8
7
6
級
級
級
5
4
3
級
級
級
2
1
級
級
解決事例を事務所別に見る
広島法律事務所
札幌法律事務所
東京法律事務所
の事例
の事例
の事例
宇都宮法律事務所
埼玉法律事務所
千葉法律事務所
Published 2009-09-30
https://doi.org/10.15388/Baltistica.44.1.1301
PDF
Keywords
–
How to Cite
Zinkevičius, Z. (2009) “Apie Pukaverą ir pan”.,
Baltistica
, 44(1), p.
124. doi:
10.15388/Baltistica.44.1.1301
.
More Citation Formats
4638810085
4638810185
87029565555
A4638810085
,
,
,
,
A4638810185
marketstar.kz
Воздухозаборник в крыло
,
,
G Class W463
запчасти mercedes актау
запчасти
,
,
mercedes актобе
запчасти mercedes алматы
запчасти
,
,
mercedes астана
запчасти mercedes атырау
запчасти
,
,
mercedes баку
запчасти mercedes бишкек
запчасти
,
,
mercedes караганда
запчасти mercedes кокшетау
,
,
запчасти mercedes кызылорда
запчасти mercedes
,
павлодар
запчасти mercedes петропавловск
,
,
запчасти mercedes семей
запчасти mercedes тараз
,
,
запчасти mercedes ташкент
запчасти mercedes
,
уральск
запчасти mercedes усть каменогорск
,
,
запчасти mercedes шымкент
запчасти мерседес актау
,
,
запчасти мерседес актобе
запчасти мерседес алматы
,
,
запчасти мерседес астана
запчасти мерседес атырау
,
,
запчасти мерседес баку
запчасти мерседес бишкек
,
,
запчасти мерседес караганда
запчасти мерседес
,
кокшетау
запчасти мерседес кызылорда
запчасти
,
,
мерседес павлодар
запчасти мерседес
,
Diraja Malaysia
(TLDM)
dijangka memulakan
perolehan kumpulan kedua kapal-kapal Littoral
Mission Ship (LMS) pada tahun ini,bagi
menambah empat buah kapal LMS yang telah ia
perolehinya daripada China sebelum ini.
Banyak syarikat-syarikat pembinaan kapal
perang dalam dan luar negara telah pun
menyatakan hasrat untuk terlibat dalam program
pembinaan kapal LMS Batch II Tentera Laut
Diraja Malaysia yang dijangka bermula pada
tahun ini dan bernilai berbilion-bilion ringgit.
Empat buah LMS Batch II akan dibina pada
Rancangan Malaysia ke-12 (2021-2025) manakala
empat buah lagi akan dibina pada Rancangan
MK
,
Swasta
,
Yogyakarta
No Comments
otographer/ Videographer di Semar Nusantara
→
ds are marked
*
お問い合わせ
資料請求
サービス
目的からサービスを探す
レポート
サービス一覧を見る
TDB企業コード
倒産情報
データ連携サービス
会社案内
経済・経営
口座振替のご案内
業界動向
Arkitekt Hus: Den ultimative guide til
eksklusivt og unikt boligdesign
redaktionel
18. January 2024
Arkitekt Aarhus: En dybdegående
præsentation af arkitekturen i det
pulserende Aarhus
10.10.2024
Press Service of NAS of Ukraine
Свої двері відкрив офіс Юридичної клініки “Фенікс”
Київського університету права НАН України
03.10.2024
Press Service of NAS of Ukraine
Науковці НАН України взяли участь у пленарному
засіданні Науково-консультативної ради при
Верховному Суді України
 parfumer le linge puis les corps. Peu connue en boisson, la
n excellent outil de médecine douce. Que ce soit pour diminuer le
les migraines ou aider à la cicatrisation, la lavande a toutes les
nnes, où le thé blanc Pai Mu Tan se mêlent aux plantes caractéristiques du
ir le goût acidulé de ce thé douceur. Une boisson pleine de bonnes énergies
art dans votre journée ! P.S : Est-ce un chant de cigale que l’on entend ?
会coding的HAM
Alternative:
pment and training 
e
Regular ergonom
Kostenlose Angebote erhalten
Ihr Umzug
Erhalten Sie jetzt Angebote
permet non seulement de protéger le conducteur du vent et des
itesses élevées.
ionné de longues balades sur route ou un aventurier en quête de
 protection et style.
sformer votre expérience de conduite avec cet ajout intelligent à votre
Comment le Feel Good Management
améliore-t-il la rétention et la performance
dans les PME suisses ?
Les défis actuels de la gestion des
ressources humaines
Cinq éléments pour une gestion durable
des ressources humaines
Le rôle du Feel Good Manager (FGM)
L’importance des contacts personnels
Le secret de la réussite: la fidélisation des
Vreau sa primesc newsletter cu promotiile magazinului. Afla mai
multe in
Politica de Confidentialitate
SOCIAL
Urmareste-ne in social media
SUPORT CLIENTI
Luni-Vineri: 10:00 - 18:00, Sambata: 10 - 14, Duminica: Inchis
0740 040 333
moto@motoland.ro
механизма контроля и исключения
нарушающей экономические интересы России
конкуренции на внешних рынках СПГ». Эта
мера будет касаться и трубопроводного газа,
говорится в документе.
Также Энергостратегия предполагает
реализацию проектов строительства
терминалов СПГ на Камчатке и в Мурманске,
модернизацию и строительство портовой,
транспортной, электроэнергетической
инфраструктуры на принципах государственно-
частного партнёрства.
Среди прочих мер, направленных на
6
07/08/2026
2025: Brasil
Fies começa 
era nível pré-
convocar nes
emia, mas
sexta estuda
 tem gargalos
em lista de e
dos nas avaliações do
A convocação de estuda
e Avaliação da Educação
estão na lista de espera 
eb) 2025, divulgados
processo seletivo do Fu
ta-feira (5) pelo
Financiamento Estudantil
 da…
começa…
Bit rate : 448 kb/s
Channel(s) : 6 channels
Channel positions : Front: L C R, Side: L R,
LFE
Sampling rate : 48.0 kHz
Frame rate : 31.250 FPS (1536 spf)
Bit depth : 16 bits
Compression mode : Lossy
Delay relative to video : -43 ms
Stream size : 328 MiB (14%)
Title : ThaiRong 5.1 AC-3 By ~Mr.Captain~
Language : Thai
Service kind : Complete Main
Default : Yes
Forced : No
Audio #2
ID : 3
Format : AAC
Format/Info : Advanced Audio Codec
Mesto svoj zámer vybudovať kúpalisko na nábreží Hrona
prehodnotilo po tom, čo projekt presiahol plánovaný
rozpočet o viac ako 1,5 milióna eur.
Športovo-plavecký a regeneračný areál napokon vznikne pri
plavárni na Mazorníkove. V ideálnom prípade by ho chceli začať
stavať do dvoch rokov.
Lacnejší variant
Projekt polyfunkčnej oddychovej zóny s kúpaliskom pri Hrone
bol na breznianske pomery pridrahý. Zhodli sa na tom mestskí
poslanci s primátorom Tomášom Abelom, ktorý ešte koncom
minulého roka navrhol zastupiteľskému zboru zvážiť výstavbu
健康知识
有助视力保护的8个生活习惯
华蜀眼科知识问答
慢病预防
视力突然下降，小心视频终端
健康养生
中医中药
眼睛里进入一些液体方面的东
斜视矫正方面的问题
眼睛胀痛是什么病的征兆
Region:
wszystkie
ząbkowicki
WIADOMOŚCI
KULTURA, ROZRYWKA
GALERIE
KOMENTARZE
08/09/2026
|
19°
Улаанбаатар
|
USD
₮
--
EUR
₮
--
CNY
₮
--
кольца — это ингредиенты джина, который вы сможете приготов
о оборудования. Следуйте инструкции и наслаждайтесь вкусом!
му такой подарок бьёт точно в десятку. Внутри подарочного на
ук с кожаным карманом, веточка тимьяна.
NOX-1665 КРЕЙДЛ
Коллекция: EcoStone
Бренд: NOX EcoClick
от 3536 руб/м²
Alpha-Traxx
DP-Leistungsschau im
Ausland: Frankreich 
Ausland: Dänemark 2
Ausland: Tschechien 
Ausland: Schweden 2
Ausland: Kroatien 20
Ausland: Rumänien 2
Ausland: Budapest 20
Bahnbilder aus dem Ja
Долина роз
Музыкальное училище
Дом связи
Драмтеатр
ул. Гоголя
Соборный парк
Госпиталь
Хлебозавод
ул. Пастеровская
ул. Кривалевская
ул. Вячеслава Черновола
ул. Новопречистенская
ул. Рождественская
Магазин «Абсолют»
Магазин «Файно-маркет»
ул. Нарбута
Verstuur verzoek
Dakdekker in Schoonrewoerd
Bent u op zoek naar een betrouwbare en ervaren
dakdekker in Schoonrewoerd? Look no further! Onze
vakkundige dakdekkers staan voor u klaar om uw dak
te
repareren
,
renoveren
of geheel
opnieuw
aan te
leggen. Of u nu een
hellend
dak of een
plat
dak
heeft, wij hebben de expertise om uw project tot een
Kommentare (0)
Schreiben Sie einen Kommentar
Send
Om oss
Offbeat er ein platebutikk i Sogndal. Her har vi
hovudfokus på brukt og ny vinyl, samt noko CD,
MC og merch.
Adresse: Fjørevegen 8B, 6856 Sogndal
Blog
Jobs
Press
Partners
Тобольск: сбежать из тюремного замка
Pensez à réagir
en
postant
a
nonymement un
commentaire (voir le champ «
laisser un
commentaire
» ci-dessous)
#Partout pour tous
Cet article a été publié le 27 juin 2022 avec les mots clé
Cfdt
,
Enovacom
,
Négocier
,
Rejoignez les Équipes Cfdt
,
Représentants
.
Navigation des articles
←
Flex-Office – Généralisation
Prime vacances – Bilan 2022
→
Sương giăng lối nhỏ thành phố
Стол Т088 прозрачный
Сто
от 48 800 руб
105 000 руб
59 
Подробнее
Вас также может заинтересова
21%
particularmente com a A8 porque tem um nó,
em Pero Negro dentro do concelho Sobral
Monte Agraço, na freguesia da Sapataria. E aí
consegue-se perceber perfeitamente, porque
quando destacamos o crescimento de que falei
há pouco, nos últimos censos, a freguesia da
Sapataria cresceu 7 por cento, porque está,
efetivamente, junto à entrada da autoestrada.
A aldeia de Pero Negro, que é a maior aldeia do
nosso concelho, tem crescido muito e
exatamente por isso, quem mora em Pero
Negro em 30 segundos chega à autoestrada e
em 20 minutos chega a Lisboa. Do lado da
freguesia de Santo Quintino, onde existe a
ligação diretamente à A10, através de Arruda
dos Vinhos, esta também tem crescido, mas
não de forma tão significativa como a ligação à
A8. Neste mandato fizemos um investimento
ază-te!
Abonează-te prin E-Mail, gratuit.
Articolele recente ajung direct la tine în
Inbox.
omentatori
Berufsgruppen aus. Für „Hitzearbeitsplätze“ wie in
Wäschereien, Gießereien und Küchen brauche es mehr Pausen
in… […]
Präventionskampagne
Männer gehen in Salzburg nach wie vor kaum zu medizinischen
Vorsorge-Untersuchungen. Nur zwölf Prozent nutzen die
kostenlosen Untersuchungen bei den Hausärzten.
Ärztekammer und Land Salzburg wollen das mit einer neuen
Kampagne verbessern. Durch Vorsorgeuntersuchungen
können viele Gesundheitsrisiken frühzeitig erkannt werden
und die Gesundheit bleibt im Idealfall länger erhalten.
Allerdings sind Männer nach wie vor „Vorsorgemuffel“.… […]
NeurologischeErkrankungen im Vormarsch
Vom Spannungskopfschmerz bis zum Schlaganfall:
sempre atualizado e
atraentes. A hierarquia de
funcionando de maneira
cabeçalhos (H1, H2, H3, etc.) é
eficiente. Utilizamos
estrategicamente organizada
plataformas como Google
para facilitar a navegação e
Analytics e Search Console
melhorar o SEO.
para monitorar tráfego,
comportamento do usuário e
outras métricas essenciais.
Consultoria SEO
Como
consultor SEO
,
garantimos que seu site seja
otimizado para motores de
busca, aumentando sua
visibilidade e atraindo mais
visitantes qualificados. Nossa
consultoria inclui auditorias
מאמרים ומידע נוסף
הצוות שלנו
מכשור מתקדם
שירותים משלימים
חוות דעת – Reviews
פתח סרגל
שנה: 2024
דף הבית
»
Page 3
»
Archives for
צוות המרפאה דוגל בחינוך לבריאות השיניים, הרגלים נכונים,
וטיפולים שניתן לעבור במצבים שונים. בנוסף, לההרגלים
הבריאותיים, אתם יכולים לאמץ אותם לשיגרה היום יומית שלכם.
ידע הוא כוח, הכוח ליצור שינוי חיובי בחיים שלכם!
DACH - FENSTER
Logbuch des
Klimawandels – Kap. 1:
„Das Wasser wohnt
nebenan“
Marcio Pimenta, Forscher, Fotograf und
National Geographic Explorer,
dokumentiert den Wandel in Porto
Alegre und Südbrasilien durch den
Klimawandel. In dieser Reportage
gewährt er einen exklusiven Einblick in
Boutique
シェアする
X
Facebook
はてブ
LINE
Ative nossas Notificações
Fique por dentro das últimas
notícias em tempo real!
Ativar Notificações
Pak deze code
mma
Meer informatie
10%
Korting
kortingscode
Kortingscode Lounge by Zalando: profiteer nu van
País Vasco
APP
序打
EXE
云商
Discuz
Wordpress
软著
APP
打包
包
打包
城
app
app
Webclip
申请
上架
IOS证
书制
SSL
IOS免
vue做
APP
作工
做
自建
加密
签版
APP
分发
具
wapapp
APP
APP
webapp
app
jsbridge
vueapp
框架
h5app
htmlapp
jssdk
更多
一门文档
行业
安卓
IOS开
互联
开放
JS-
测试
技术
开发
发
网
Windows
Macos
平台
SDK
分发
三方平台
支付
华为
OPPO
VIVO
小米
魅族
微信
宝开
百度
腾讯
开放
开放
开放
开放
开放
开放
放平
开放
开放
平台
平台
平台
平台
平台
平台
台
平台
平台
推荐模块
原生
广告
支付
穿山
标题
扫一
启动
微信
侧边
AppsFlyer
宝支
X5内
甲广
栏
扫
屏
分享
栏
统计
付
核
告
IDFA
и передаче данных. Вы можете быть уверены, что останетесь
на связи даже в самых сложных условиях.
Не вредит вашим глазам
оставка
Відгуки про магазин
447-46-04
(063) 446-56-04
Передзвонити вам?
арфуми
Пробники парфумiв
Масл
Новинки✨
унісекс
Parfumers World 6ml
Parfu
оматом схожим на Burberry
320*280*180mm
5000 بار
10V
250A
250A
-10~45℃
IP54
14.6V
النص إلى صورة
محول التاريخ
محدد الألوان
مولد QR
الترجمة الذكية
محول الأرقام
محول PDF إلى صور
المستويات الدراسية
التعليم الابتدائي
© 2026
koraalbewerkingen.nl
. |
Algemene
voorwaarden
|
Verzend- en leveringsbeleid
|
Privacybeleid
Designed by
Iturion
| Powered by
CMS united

* **Work required**
Copy out, unchanged and in the same order, every line from the start of the material through the line containing "More Citation Formats", including both of those lines.

* **Response area**
8
7
6
級
級
級
5
4
3
級
級
級
2
1
級
級
解決事例を事務所別に見る
広島法律事務所
札幌法律事務所
東京法律事務所
の事例
の事例
の事例
宇都宮法律事務所
埼玉法律事務所
千葉法律事務所
Published 2009-09-30
https://doi.org/10.15388/Baltistica.44.1.1301
PDF
Keywords
–
How to Cite
Zinkevičius, Z. (2009) “Apie Pukaverą ir pan”.,
Baltistica
, 44(1), p.
124. doi:
10.15388/Baltistica.44.1.1301
.
More Citation Formats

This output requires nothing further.